DEAR SOMEONE ELSE’S MOM: When I turned 18 and changed over my custodial bank accounts into regular ones, my mom insisted she be on the accounts too. Now she checks my banking activity on-line and is always telling me what I should do with my money.
Can you give me one good reason to not have her name taken off my accounts? --- SON OF A SNOOP
DEAR SON OF A SNOOP: If you truly believe your mother is out for your cash, you need to get her name off the accounts immediately. On the other hand, if you trust your mom, I can think of at least three good reasons to keep her onboard for a while.
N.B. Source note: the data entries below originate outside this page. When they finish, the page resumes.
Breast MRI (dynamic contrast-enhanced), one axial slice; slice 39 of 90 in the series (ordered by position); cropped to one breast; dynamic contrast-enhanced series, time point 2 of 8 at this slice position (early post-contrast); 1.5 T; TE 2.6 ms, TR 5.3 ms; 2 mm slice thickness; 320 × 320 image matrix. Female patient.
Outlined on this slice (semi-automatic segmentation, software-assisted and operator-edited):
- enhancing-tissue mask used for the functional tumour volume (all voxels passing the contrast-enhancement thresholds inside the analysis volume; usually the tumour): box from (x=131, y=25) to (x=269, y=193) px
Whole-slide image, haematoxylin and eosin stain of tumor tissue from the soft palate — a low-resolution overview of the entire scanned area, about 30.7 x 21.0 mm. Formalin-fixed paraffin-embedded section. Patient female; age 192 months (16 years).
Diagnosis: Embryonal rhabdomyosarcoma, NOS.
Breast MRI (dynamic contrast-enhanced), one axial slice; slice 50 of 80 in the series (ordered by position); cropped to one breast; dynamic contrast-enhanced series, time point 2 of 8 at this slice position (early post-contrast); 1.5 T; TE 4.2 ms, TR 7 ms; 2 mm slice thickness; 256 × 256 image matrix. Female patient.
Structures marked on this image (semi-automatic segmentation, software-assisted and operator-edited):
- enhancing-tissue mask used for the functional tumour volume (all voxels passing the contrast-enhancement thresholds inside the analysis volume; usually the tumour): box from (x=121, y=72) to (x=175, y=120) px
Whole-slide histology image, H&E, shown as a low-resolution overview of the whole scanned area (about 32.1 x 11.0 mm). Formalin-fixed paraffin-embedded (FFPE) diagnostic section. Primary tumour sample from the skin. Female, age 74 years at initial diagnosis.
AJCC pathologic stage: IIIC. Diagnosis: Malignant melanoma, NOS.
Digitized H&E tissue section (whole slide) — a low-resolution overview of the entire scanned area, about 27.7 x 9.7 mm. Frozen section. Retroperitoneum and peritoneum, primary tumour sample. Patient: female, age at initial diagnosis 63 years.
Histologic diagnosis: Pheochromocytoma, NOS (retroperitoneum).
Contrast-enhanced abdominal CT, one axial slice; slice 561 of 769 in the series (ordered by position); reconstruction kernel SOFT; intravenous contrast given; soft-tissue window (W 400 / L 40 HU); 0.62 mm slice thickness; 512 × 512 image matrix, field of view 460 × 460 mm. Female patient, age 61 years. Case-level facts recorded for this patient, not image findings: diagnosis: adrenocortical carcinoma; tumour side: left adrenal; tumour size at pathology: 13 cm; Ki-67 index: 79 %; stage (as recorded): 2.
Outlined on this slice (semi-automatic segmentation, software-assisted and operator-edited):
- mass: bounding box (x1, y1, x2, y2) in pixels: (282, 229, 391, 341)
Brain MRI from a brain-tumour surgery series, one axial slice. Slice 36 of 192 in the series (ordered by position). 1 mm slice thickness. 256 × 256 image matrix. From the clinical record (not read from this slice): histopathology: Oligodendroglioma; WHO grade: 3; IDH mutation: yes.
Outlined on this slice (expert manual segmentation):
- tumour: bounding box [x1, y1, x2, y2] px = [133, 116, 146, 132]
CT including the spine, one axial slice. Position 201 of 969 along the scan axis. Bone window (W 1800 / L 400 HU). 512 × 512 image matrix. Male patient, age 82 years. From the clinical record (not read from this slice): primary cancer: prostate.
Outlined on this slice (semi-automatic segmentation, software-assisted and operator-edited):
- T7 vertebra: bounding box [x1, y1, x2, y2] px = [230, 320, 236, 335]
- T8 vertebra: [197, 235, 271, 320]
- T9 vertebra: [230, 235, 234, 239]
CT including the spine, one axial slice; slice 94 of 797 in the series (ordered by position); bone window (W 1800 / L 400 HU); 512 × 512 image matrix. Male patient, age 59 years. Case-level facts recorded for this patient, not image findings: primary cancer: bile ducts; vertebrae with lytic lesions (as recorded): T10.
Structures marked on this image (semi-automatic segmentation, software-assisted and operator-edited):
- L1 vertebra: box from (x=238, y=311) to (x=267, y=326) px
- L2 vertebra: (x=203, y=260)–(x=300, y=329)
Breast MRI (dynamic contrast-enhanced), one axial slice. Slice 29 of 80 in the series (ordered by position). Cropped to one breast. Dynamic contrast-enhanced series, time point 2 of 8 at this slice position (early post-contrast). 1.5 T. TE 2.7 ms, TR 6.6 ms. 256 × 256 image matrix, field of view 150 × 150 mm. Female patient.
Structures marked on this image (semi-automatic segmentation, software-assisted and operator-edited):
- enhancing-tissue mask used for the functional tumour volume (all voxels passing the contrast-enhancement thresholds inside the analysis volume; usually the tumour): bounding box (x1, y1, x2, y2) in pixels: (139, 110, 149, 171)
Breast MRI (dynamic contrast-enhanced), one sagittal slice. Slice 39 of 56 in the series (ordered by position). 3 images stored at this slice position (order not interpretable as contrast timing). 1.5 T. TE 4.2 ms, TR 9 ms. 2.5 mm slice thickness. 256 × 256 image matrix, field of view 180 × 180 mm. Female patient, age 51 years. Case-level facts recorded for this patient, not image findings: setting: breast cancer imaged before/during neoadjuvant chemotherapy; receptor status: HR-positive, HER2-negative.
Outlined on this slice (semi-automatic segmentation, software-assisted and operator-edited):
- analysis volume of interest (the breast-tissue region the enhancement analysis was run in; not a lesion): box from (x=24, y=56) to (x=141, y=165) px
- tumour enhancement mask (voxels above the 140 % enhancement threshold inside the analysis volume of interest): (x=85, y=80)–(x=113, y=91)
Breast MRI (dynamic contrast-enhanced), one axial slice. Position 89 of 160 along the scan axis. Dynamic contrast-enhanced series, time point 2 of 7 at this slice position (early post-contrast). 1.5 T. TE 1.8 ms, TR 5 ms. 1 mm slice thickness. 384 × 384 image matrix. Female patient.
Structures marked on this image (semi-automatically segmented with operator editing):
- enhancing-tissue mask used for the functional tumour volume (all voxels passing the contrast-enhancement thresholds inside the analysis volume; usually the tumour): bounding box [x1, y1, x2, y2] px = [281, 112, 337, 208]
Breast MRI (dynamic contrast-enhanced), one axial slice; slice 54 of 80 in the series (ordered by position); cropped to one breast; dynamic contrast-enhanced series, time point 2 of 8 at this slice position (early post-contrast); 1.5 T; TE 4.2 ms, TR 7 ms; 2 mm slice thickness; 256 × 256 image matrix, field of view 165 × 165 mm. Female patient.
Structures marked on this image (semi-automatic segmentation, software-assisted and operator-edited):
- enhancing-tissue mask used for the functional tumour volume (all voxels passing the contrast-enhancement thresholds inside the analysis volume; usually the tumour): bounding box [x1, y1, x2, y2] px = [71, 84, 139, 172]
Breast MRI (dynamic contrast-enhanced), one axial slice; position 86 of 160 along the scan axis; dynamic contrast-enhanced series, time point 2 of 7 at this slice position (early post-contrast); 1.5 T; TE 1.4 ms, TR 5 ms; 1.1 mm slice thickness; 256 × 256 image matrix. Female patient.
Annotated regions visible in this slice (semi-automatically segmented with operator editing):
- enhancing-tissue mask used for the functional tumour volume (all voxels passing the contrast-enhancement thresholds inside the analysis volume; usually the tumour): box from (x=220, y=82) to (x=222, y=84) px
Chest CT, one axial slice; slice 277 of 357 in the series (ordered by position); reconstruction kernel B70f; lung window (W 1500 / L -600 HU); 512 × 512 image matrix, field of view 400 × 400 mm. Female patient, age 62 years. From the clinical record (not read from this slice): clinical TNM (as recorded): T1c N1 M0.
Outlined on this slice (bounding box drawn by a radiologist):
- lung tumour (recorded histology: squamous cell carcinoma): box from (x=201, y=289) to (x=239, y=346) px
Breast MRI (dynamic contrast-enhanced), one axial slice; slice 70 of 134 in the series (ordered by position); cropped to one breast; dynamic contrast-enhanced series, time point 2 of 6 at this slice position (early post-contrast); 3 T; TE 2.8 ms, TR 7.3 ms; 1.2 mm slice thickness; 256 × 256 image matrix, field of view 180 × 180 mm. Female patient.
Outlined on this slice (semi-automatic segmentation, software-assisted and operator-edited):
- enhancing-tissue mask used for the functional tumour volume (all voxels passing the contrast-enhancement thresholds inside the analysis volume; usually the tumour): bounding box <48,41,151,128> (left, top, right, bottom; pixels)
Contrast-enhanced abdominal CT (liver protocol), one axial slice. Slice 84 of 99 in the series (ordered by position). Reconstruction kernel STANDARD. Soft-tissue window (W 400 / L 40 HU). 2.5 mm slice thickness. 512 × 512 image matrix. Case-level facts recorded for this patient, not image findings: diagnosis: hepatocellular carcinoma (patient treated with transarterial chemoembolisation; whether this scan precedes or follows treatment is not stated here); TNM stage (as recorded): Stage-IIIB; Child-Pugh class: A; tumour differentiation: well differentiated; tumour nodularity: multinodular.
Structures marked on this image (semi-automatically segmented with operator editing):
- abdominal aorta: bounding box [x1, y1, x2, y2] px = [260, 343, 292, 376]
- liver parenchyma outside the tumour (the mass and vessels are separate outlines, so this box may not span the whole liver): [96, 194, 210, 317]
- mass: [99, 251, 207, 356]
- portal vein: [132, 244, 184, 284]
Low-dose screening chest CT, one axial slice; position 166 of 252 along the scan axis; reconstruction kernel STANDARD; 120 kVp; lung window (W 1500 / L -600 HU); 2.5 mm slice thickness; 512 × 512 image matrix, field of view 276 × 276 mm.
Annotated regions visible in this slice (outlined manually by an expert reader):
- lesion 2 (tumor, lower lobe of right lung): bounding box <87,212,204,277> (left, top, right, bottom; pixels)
Look at it as a precaution similar to leaving a key to your house with a reliable neighbor or trusted friend before going out-of-town. Such joint accounts can be a temporary peace of mind measure that’s especially useful for college students, young single military service members, or others who find themselves far from home for extended periods of time.
Parent/young adult child joint accounts have been referred to as money management with “training wheels.” Having a more experienced set of eyes on your accounts may come with the modest cost of having to listen to a parental lecture on what Mom considers less than sound spending habits, but that’s a small price to pay for a potentially invaluable safety net.
Many banks offer benefits like higher interest or fewer fees for bundled accounts. Hitching your accounts to your parents’ for a bit might help everyone save, or even make, a little extra cash.